Przypomniał, że minister sprawiedliwości złożył już wniosek o ekstradycję Sebastiana Majtczaka. Kamiński zapewnił, że 32-latek już wkrótce stanie przed polskim sądem.
Burza wokół zatrzymania kierowcy bmw. Kamiński się tłumaczy
Szef MSWiA tłumaczył też, dlaczego Sebastian Majtczak nie został zatrzymany wcześniej. - To kwestia skomplikowanych procedur międzynarodowych. Oczywiście od razu uruchomiliśmy Interpol, ale często jest tak, że w niektórych krajach wymagane są jeszcze decyzje państw lokalnych potwierdzających czerwoną notę Interpolu, która została wystawiona dzięki działaniom polskiej policji - powiedział minister.
Kamiński podkreślił, że służby były bliskie zatrzymania Sebastiana Majtczak już w Turcji, zanim udał się do Dubaju, gdzie ostatecznie udało się go ująć.
- Poinformowaliśmy władze tureckie, potrzebna była zgoda ministra sprawiedliwości Turcji na bezpośrednie zatrzymanie go na tym terytorium.
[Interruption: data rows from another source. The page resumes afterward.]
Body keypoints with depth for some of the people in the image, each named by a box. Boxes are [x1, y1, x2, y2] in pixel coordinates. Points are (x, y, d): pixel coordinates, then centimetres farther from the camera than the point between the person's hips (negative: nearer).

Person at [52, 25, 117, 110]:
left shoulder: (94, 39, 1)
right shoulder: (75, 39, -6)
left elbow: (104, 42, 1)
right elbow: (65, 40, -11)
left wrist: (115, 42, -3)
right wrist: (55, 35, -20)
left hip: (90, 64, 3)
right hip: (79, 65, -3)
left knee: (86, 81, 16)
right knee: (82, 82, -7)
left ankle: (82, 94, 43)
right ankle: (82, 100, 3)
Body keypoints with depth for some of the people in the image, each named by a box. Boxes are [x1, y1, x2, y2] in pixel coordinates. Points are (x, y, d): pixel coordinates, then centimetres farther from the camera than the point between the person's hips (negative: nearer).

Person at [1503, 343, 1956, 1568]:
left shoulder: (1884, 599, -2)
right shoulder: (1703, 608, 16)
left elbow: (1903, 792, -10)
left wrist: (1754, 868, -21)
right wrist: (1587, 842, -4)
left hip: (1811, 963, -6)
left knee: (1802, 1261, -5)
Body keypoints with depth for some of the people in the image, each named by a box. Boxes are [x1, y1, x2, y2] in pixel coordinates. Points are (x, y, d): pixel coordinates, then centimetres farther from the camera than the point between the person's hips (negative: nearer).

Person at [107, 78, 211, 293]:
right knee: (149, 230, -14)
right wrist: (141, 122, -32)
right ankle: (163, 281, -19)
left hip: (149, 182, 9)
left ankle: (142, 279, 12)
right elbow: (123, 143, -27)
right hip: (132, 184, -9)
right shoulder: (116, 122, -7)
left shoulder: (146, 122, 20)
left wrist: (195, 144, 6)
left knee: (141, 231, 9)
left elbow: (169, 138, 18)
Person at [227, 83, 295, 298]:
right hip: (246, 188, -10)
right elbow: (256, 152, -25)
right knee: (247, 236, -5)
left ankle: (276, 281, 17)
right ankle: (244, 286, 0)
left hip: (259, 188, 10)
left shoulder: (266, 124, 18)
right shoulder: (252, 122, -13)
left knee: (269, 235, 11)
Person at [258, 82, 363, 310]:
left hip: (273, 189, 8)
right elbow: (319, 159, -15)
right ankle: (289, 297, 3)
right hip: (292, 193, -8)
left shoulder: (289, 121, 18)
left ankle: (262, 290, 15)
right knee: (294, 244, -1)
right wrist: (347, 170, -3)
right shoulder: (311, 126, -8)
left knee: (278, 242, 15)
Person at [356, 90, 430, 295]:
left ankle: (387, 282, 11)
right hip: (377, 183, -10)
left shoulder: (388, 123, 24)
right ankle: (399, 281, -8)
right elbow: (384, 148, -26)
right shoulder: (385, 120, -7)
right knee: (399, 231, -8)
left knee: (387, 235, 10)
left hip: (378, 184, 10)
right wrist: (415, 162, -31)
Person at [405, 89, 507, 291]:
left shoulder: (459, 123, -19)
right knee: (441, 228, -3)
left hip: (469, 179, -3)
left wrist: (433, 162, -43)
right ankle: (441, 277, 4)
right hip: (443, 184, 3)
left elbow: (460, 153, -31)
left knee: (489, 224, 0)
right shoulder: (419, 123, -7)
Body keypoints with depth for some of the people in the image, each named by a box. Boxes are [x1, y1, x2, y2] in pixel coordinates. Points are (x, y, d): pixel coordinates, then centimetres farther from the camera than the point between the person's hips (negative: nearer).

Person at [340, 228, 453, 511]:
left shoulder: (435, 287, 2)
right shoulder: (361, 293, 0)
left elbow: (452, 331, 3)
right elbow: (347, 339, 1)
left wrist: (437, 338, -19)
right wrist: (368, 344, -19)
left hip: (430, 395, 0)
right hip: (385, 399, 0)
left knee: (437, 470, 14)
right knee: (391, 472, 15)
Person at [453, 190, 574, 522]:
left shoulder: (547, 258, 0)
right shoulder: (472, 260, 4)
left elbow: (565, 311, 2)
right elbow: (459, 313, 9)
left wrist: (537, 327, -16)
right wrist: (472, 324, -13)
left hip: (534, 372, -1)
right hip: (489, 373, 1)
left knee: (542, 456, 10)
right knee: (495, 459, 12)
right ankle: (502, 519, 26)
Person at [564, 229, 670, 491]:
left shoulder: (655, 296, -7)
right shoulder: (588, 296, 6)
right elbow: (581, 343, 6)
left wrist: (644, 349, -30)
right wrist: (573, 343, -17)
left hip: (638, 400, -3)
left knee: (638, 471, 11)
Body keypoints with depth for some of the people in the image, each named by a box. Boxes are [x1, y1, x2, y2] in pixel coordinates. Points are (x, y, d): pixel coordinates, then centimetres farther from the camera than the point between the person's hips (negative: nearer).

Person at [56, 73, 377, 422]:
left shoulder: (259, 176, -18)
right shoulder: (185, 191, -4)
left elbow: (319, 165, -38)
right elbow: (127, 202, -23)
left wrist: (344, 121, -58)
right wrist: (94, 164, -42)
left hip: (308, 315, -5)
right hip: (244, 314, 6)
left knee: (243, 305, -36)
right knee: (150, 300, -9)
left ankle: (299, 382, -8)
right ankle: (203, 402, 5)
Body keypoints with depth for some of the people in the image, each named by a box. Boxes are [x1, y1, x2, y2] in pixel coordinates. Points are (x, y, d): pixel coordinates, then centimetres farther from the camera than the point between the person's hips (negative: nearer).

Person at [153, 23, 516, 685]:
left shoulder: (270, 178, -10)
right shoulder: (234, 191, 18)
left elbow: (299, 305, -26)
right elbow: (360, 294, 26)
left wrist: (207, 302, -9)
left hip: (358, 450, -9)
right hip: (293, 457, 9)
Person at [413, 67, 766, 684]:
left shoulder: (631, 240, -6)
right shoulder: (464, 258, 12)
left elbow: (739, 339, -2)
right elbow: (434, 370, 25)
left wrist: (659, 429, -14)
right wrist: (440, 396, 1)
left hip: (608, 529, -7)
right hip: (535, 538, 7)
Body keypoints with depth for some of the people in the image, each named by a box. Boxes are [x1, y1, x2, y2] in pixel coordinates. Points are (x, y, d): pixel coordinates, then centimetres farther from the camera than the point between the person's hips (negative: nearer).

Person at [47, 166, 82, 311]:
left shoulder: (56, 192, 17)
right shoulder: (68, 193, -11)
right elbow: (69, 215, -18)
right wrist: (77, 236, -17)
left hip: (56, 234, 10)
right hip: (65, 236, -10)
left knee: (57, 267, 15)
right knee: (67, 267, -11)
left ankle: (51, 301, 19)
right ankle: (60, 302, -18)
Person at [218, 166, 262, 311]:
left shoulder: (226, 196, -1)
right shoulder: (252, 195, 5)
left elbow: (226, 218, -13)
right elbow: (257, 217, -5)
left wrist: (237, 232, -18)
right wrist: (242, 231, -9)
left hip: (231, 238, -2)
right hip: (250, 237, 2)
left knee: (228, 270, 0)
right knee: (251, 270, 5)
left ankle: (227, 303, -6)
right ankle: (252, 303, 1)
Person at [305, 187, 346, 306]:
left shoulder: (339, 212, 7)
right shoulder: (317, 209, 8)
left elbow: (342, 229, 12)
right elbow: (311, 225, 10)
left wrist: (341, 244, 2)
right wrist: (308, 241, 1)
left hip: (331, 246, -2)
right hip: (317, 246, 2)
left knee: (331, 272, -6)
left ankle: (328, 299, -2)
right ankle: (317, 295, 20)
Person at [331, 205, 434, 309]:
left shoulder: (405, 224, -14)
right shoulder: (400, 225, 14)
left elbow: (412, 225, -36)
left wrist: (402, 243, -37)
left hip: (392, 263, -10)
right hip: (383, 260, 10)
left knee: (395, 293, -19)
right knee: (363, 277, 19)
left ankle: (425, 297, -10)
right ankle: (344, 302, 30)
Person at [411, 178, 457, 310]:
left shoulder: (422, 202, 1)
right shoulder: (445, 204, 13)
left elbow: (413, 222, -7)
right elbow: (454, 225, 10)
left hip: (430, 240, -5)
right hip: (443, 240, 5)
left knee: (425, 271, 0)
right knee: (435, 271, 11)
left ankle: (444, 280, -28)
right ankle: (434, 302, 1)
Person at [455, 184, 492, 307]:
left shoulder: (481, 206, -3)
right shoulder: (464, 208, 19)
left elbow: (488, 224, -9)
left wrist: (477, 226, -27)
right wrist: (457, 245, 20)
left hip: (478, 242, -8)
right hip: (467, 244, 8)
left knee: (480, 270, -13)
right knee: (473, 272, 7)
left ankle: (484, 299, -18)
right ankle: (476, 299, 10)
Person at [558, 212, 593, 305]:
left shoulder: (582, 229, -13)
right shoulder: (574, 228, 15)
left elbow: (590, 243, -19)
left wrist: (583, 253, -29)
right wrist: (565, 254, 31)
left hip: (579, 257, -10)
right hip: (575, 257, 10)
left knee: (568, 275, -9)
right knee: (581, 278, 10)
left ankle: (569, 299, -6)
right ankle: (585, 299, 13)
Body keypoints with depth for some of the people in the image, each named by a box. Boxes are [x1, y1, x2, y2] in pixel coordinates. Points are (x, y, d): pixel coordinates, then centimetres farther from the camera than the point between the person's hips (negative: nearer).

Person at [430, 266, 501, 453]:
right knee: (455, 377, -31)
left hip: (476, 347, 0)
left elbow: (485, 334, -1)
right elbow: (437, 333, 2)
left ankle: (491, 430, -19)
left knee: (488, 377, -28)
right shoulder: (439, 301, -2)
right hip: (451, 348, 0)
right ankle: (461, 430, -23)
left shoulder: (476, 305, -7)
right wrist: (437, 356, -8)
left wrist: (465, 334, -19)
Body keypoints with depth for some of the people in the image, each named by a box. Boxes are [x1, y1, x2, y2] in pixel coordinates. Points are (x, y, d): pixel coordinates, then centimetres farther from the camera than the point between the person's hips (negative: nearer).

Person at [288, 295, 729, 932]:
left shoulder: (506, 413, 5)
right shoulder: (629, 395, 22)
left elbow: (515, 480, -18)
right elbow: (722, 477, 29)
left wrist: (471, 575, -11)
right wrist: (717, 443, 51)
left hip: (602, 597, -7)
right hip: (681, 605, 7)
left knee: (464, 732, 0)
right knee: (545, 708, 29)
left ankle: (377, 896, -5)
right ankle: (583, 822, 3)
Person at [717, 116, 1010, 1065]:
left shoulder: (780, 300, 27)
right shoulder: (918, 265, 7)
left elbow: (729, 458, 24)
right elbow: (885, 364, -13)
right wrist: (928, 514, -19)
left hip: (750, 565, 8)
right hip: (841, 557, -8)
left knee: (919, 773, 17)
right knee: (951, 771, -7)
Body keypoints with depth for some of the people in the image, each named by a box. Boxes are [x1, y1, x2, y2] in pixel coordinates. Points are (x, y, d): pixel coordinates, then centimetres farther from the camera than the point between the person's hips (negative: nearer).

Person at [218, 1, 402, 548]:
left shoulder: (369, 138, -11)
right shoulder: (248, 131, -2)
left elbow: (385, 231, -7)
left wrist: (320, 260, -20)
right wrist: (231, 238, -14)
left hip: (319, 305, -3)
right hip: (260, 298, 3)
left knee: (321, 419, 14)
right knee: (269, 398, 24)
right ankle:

Niestety godzinę za późno dostaliśmy tą zgodę, a on już był w samolocie i leciał do Zjednoczonych Emiratów Arabskich - wyjaśnił.
Dalsza część artykułu pod materiałem wideo
Zobacz też: weszli do willi Rosjanina. Wielka akcja w Niemczech
Tragiczny wypadek na A1
Sebastian Majtczak jest podejrzewany o spowodowanie wypadku samochodowego w sobotę 16 września 2023 roku na autostradzie A1 na wysokości Sierosławia. W tragicznym zderzeniu samochodów bmw i kia zginęła trzyosobowa rodzina, w tym 5-letnie dziecko.
18 września piotrkowska policja wydała komunikat, w którym było napisane, że "kierujący pojazdem kia na chwilę obecną z niewyjaśnionych przyczyn uderzył w bariery energochłonne, następnie auto zapaliło się". Brak było informacji, że w wypadku uczestniczyło również bmw.
24 września, w kolejnym stanowisku piotrkowskiej policji napisano, że w wypadku "brały udział kia i bmw". "Policjanci zabezpieczyli szereg śladów, przesłuchali świadków. Dotarliśmy również do szeregu nagrań z kamer, które mamy nadzieję pozwolą wyjaśnić, co było przyczyną tej ogromnej tragedii. Przedmiotem tego śledztwa jest również wyjaśnienie, czy zachowanie kierującego bmw miało bezpośredni wpływ na zaistnienie przedmiotowego zdarzenia".
Dopiero w ubiegły piątek za kierowcą bmw wydano list gończy, a Prokuratura Okręgowa w Piotrkowie Trybunalskim zarzuciła mu spowodowanie śmiertelnego wypadku.
Z ustaleń śledczych wynika, że bmw, które prowadził 32-letni Majtczak, w chwili zderzenia z kią jechało z prędkością ponad 250 km/h.